Reading Development

Top-down model

If a person reads or hears the following sentence -
“She combed her ... “
And fills in the rest of the sentence before seeing or hearing “hair” or “long auburn hair”, then that is Top-down. The thought of meaning is content oriented or concept-driven where the brain is filling in the sentence or telling the eye what to see or look for.

The Top down model suggest a process of understanding begins within the mind as the person attempts to understand a communication: text words, visual images, spoken words or other sounds, physical actions. It is meaning driven based on assumptions and inferences (evidence and reasoning) initiated by the individual. Identify letters, words, lines, actions, sounds based on personal understanding brought to the transaction. Transactions are driven by meaning making. Meaning can be brought to a piece of literature or work of art not derived from print, sounds, lines, or actions. Understanding moves from whole ideas to parts used to communicate those ideas.

She turned and ran from the growling dog looking for a way to escape when she saw a low hanging ------- (limb, fire escape, … )

Bottom-up model

If a person reads or hears the following sentence -
“She combed her long auburn hair. “
And there is no thinking ahead only concentration on each word, struggling with each meaning, or each word popping into their mind assisted with the letters on the page or sounds in their ear, then that is Bottom-up.

The Bottom up model suggests a process of understanding begins with the feeding of bits of information into the mind like a conveyor belt with the person interpreting the bits: text, words, phrases, visual images, spoken words, other sounds, or physical actions. There is no need to make predictions about the letters or word as information is rapidly and efficiently feed as needed so the brain does not need to tell the eyes or ears what information is needed. You may use or ignore the words supplied.

Role of Context

In the sentence...
“The Pirates scored two runs in the first inning.”
The context comes into play after the word “runs” has been decoded or located.
There was no need to consciously sort through all thirty of the different meanings for the word run, only one was reference in your brain to derive meaning from this sentence. Context suppressed all other meanings of run and accepted only what made sense. The idea of bowel problems didn't enter your conscious thought at all. Well, not until now anyway ... Sorry!

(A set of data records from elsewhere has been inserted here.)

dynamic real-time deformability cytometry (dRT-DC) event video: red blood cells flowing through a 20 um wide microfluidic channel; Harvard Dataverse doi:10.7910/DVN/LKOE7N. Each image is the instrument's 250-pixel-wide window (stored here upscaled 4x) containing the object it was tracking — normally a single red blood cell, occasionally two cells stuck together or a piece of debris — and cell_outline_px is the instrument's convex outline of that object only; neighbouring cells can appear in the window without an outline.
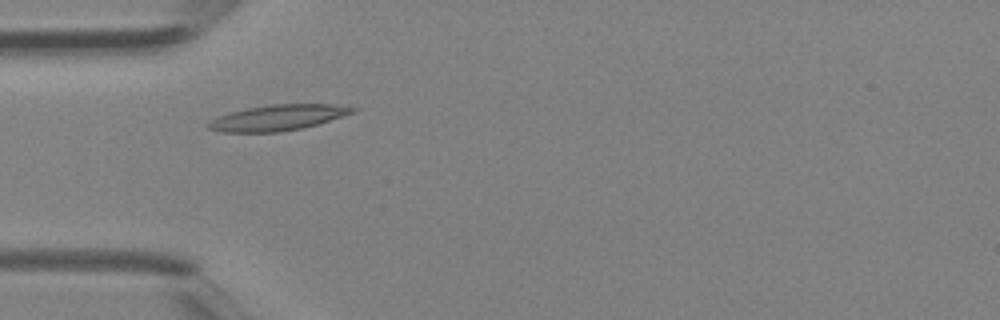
{"species": "Egyptian fruit bat (a non-hibernating species)", "species_latin": "Rousettus aegyptiacus", "temperature_condition": "room temperature", "stored_images_in_passage": 4, "camera_frame_rate_fps": 3000, "um_per_image_px": 0.085, "animal": {"sex": "female"}, "frame": {"image": 1, "passage_image": 3, "time_ms": 0.667, "image_size_px": [1000, 320], "cell_outline_px": [[360, 108], [356, 112], [304, 128], [280, 132], [224, 132], [204, 128], [204, 124], [220, 116], [232, 112], [248, 108], [272, 104], [332, 104]], "centroid_in_image_um": [23.64, 10.0], "position_along_channel_um": 61.4, "area_um2": 21.62}}
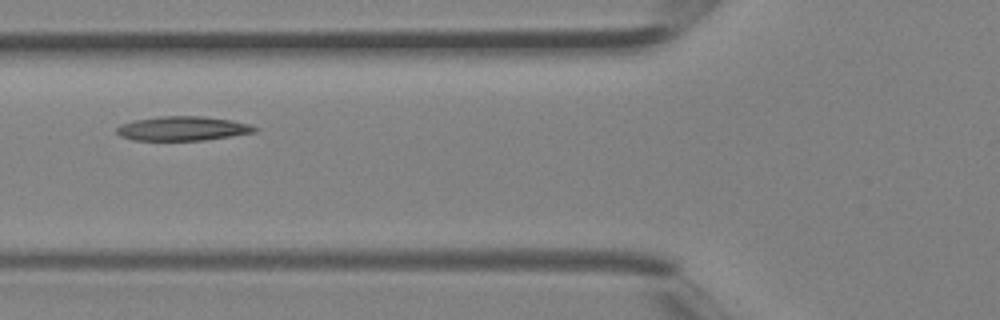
{"frame": {"image": 2, "passage_image": 4, "time_ms": 1.0, "image_size_px": [1000, 320], "cell_outline_px": [[260, 128], [256, 132], [232, 136], [204, 140], [132, 140], [120, 136], [116, 132], [116, 128], [120, 124], [132, 120], [160, 116], [200, 116], [232, 120], [248, 124]], "centroid_in_image_um": [15.51, 10.92], "position_along_channel_um": 110.3, "area_um2": 19.65}}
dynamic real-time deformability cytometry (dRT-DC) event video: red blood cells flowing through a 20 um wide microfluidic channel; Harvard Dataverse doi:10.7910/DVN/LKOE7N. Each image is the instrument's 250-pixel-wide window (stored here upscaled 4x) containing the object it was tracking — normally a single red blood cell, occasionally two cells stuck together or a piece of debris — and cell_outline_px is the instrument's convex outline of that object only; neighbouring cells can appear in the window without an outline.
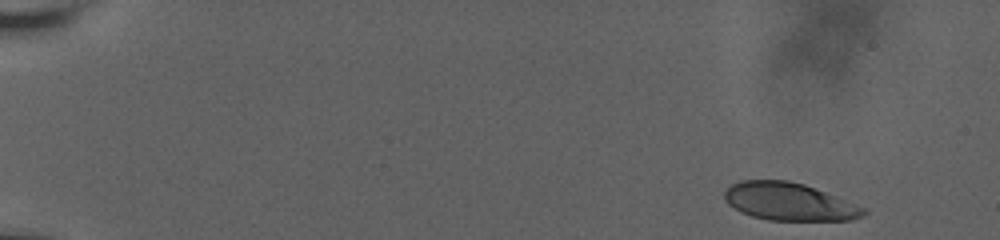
{"species": "human", "species_latin": "Homo sapiens", "temperature_condition": "room temperature", "stored_images_in_passage": 14, "camera_frame_rate_fps": 3000, "um_per_image_px": 0.085, "donor": {"sex": "male"}, "frame": {"image": 1, "passage_image": 1, "time_ms": 0.0, "image_size_px": [1000, 240], "cell_outline_px": [[868, 212], [864, 216], [852, 220], [768, 220], [752, 216], [740, 212], [728, 204], [724, 200], [724, 192], [732, 184], [744, 180], [788, 180], [804, 184], [864, 208]], "centroid_in_image_um": [67.04, 17.15], "position_along_channel_um": 18.0, "area_um2": 30.29}}
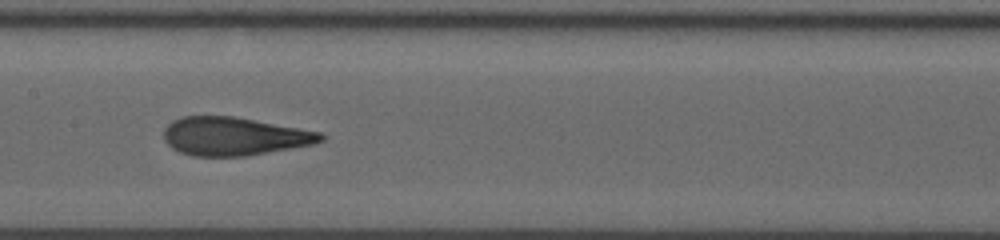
{"frame": {"image": 2, "passage_image": 11, "time_ms": 9.0, "image_size_px": [1000, 240], "cell_outline_px": [[324, 140], [312, 144], [292, 148], [244, 156], [192, 156], [180, 152], [172, 148], [164, 140], [164, 128], [172, 120], [184, 116], [236, 116], [320, 132], [324, 136]], "centroid_in_image_um": [19.87, 11.58], "position_along_channel_um": 187.5, "area_um2": 34.97}}
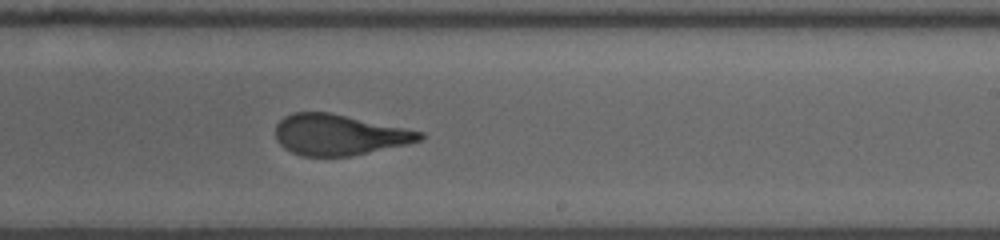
{"frame": {"image": 3, "passage_image": 14, "time_ms": 11.0, "image_size_px": [1000, 240], "cell_outline_px": [[424, 136], [420, 140], [408, 144], [352, 156], [304, 156], [292, 152], [284, 148], [276, 140], [276, 124], [284, 116], [292, 112], [328, 112], [424, 132]], "centroid_in_image_um": [28.8, 11.46], "position_along_channel_um": 260.2, "area_um2": 34.16}}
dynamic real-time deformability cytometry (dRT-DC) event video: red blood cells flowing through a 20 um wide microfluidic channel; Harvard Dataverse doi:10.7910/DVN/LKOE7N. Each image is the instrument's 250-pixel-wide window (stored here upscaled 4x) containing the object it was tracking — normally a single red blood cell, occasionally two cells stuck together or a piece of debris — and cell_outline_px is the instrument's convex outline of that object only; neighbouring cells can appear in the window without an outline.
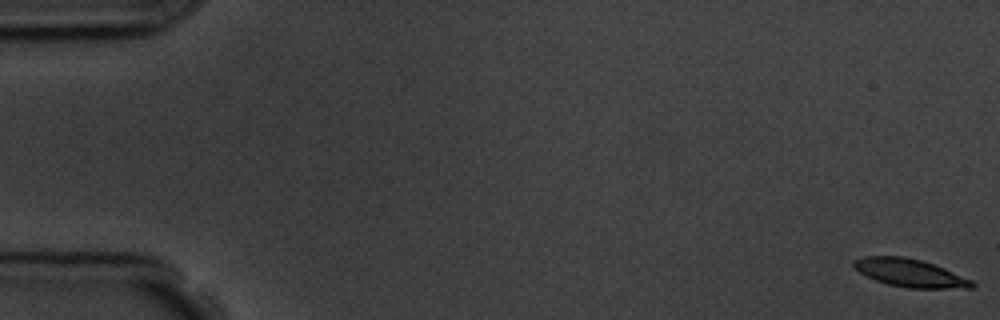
{"species": "common noctule bat (a hibernating species)", "species_latin": "Nyctalus noctula", "temperature_condition": "room temperature", "stored_images_in_passage": 8, "camera_frame_rate_fps": 3000, "um_per_image_px": 0.085, "animal": {"sex": "male", "body_mass_g": 19.5, "forearm_length_mm": 54.6}, "frame": {"image": 1, "passage_image": 1, "time_ms": 0.0, "image_size_px": [1000, 320], "cell_outline_px": [[976, 284], [972, 288], [908, 288], [888, 284], [864, 276], [852, 268], [852, 260], [864, 256], [904, 256], [920, 260], [944, 268], [972, 280]], "centroid_in_image_um": [77.28, 23.19], "position_along_channel_um": 7.7, "area_um2": 19.36}}
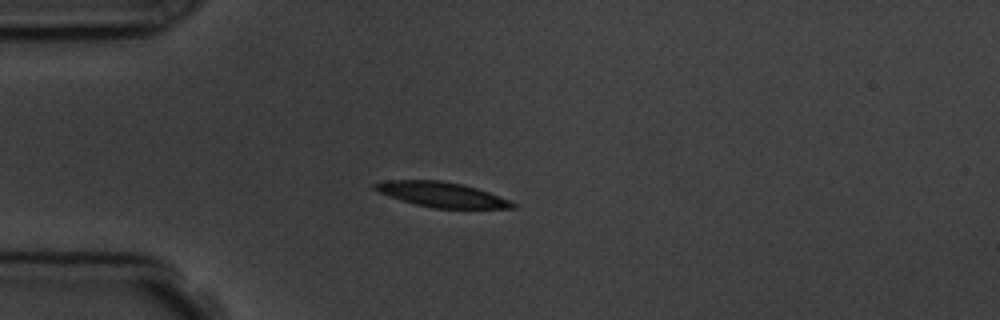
{"frame": {"image": 2, "passage_image": 5, "time_ms": 4.667, "image_size_px": [1000, 320], "cell_outline_px": [[516, 208], [432, 208], [400, 200], [388, 196], [372, 188], [372, 184], [384, 180], [440, 180], [464, 184], [488, 192], [508, 200], [516, 204]], "centroid_in_image_um": [37.49, 16.53], "position_along_channel_um": 47.5, "area_um2": 20.0}}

In reality what probably feeds the debate between the two models is that both have legitimate use. The ultimate goal is to develop skill in decoding so that information can be feed into the mind quickly and efficiently as the conveyor belt analogy suggests, in the bottom up model. However, if the brain is capable of decoding the information and have sufficient attention in reserve to comprehend and reflect on that comprehension, then a top down model can be used to explain how the brain can interpret and analyze the information being provided. Checking it for inconsistencies, making predictions, evaluating alternative possibilities, and standing by to shut down, review, continue, or make any number of decisions a literate person might make.

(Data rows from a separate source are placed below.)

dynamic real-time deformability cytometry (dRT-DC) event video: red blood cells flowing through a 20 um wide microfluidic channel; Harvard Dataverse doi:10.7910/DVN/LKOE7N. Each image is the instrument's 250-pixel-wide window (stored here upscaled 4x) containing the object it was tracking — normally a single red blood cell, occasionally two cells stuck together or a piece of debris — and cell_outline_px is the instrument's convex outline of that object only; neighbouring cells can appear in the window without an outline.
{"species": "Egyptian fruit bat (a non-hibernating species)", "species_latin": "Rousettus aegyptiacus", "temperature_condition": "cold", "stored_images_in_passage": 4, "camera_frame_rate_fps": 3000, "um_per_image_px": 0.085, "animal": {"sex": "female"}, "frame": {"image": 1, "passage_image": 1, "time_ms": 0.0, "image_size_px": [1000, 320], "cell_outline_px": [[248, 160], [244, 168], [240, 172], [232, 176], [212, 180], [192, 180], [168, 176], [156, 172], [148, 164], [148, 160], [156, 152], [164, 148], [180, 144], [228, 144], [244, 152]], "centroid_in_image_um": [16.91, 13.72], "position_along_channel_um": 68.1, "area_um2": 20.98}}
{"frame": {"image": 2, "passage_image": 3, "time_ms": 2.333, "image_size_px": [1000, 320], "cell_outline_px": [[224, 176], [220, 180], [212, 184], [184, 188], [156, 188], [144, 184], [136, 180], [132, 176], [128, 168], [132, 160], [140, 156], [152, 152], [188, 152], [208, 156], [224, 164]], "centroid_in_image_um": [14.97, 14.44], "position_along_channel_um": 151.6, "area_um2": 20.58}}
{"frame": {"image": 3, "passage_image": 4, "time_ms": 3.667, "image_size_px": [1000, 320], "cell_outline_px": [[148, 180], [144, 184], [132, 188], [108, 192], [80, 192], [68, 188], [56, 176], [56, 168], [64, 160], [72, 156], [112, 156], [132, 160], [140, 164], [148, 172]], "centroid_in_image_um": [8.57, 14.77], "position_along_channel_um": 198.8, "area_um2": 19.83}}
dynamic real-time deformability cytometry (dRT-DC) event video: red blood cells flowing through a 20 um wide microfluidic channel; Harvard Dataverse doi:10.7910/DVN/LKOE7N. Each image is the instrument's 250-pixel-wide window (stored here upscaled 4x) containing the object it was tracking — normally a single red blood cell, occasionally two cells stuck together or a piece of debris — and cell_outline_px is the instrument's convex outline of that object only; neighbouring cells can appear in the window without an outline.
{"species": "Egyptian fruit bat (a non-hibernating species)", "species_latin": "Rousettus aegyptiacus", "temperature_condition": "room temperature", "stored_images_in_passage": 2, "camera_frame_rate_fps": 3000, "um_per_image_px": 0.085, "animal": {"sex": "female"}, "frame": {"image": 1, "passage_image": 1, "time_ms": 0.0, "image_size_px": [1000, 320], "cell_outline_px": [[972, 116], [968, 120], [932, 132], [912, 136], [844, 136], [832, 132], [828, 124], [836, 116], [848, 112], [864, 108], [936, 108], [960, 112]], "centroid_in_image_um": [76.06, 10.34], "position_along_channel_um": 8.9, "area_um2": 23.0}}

Reading includes two components:

1. Listening comprehension and 2. Word recognition. This assumes motivation and can be reduced to decoding and comprehension. Using sound-symbol relationships to translate text to sound, accessing word meanings, making connections between words and sentences, relating textual meaning to prior knowledge, and making inferences.

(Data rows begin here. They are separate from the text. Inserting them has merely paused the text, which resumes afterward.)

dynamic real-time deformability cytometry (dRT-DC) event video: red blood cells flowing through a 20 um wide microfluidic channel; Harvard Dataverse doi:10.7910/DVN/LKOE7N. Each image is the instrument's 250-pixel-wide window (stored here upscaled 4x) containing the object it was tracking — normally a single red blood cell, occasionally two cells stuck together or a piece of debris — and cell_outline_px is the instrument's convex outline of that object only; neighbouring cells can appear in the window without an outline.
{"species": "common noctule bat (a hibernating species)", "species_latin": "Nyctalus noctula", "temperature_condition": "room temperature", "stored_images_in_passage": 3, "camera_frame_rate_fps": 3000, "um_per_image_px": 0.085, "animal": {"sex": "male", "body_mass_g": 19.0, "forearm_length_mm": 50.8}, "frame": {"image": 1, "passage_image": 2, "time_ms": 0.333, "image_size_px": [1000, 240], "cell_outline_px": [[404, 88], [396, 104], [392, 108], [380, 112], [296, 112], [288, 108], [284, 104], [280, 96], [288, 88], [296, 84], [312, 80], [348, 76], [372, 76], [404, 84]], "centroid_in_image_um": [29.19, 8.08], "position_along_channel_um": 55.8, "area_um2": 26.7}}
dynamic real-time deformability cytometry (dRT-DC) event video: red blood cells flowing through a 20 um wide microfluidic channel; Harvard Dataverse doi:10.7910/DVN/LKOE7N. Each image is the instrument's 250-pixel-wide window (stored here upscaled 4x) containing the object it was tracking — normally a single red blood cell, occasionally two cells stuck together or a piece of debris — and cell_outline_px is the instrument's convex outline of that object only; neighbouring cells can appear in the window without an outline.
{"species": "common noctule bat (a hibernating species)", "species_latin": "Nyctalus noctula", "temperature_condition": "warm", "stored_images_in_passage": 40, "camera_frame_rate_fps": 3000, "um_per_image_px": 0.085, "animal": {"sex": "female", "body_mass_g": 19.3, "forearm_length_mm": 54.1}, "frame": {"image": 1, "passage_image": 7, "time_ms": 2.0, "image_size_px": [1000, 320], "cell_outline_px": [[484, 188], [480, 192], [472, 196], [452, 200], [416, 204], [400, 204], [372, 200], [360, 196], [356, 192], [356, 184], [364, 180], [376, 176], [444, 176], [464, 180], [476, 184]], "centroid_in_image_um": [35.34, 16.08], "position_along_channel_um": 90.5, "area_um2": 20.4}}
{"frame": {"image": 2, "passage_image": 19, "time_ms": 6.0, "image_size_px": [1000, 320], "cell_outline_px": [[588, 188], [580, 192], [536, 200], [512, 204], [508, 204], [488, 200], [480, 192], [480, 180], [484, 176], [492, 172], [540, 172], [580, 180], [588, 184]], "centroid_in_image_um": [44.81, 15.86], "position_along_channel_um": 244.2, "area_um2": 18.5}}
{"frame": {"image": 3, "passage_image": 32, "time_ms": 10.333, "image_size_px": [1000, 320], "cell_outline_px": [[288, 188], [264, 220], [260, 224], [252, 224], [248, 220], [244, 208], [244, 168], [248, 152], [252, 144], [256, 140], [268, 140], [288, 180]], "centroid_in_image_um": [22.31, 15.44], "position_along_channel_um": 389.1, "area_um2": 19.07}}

Four Stage model of reading development:

Emergent literacy - learn oral language, alphabet, and gain an early notion of how books and print are organized. Also aware of sounds of spoken language.
Decoding - letters and groups of letters represent the sounds they hear in spoken words. Phonics is the study of the letter-sound correspondences.
Fluency - word recognition is still in the formative stages and oral reading will become more proficient as sounds become more adult like when they attain oral reading fluency. (Second grade)
Learning the new - When oral reading fluency is attained a child gains the capacity to working on comprehension. Students that have to concentrate on too many words, are not able to comprehend. When word recognition is automatic, thinking about what it means is possible. One danger of overemphasis on decoding is some readers become excellent word callers, but have limited ability or inclination to comprehend what they read.